### Excerpt
* * *

Predictive modeling of lean body mass, appendicular lean mass, and appendicular skeletal muscle mass using machine learning techniques: A comprehensive analysis utilizing NHANES data and the Look AHEAD study

This study addresses the pressing need for improved methods to predict lean mass in adults, and in particular lean body mass (LBM), appendicular lean mass (ALM), and appendicular skeletal muscle mass (ASMM) for the early detection and management of sarcopenia, a condition characterized by muscle loss and dysfunction. Sarcopenia presents significant health risks, especially in populations with chronic diseases like cancer and the elderly. Current assessment methods, primarily relying on Dual-energy X-ray absorptiometry (DXA) scans, lack widespread applicability, hindering timely intervention. Leveraging machine learning techniques, this research aimed to develop and validate predictive models using data from the National Health and Nutrition Examination Survey (NHANES) and the Action for Health in Diabetes (Look AHEAD) study. The models were trained on anthropometric data, demographic factors, and DXA-derived metrics to accurately estimate LBM, ALM, and ASMM normalized to weight. Results demonstrated consistent performance across various machine learning algorithms, with LassoNet, a non-linear extension of the popular LASSO method, exhibiting superior predictive accuracy. Notably, the integration of bone mineral density measurements into the models had minimal impact on predictive accuracy, suggesting potential alternatives to DXA scans for lean mass assessment in the general population. Despite the robustness of the models, limitations include the absence of outcome measures and cohorts highly vulnerable to muscle mass loss. Nonetheless, these findings hold promise for revolutionizing lean mass assessment paradigms, offering implications for chronic disease management and personalized health interventions. Future research endeavors should focus on validating these models in diverse populations and addressing clinical complexities to enhance prediction accuracy and clinical utility in managing sarcopenia.

* * *

### Given information
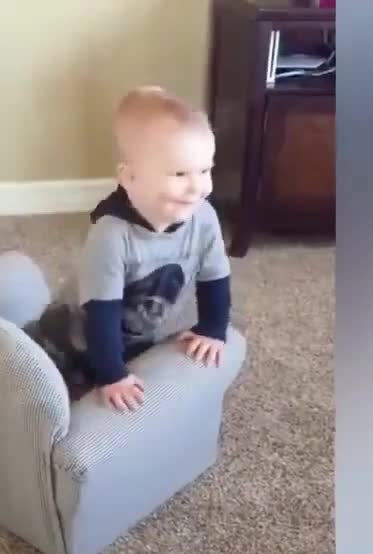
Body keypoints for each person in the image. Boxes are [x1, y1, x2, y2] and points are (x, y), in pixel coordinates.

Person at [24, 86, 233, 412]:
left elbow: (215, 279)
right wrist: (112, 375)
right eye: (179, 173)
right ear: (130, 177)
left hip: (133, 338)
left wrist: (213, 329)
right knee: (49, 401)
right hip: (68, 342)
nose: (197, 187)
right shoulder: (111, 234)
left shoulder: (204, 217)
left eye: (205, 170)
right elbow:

* * *

### Work required
From the abstract on predicting lean mass, list every measure the models were built to estimate, giving each with its abbreviation.

### Written solution
- Lean body mass (LBM)
- Appendicular lean mass (ALM)
- Appendicular skeletal muscle mass (ASMM)